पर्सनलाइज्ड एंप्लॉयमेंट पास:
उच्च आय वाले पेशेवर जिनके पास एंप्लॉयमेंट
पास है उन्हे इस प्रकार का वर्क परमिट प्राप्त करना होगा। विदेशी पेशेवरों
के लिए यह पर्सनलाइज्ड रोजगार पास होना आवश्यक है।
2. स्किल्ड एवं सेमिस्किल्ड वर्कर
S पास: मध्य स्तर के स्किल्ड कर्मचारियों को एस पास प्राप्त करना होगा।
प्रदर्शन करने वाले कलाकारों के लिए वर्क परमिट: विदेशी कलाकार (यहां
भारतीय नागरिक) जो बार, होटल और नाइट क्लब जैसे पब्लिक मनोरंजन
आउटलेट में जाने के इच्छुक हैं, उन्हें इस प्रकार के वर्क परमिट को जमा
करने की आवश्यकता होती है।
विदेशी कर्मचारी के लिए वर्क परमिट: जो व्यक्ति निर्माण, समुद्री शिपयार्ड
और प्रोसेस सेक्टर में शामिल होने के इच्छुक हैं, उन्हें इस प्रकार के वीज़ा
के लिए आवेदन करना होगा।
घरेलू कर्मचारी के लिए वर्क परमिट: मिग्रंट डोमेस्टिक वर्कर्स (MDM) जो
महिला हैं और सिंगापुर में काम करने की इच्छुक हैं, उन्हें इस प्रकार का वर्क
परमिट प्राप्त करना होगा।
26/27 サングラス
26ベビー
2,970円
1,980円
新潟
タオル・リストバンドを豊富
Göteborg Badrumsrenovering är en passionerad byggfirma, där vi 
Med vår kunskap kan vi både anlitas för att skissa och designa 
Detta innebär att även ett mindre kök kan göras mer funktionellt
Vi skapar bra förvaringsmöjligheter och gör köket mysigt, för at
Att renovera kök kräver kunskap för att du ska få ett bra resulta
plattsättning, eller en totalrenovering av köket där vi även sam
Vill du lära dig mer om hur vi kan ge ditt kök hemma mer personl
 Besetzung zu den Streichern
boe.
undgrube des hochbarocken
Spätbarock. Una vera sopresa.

* **WHAT TO WORK ON**:
Please recast every line from the items above as a JSON list of strings, one string per line, leaving out blank lines.

* **RESPONSE**:
[
  "पर्सनलाइज्ड एंप्लॉयमेंट पास:",
  "उच्च आय वाले पेशेवर जिनके पास एंप्लॉयमेंट",
  "पास है उन्हे इस प्रकार का वर्क परमिट प्राप्त करना होगा। विदेशी पेशेवरों",
  "के लिए यह पर्सनलाइज्ड रोजगार पास होना आवश्यक है।",
  "2. स्किल्ड एवं सेमिस्किल्ड वर्कर",
  "S पास: मध्य स्तर के स्किल्ड कर्मचारियों को एस पास प्राप्त करना होगा।",
  "प्रदर्शन करने वाले कलाकारों के लिए वर्क परमिट: विदेशी कलाकार (यहां",
  "भारतीय नागरिक) जो बार, होटल और नाइट क्लब जैसे पब्लिक मनोरंजन",
  "आउटलेट में जाने के इच्छुक हैं, उन्हें इस प्रकार के वर्क परमिट को जमा",
  "करने की आवश्यकता होती है।",
  "विदेशी कर्मचारी के लिए वर्क परमिट: जो व्यक्ति निर्माण, समुद्री शिपयार्ड",
  "और प्रोसेस सेक्टर में शामिल होने के इच्छुक हैं, उन्हें इस प्रकार के वीज़ा",
  "के लिए आवेदन करना होगा।",
  "घरेलू कर्मचारी के लिए वर्क परमिट: मिग्रंट डोमेस्टिक वर्कर्स (MDM) जो",
  "महिला हैं और सिंगापुर में काम करने की इच्छुक हैं, उन्हें इस प्रकार का वर्क",
  "परमिट प्राप्त करना होगा।",
  "26/27 サングラス",
  "26ベビー",
  "2,970円",
  "1,980円",
  "新潟",
  "タオル・リストバンドを豊富",
  "Göteborg Badrumsrenovering är en passionerad byggfirma, där vi ",
  "Med vår kunskap kan vi både anlitas för att skissa och designa ",
  "Detta innebär att även ett mindre kök kan göras mer funktionellt",
  "Vi skapar bra förvaringsmöjligheter och gör köket mysigt, för at",
  "Att renovera kök kräver kunskap för att du ska få ett bra resulta",
  "plattsättning, eller en totalrenovering av köket där vi även sam",
  "Vill du lära dig mer om hur vi kan ge ditt kök hemma mer personl",
  " Besetzung zu den Streichern",
  "boe.",
  "undgrube des hochbarocken",
  "Spätbarock. Una vera sopresa."
]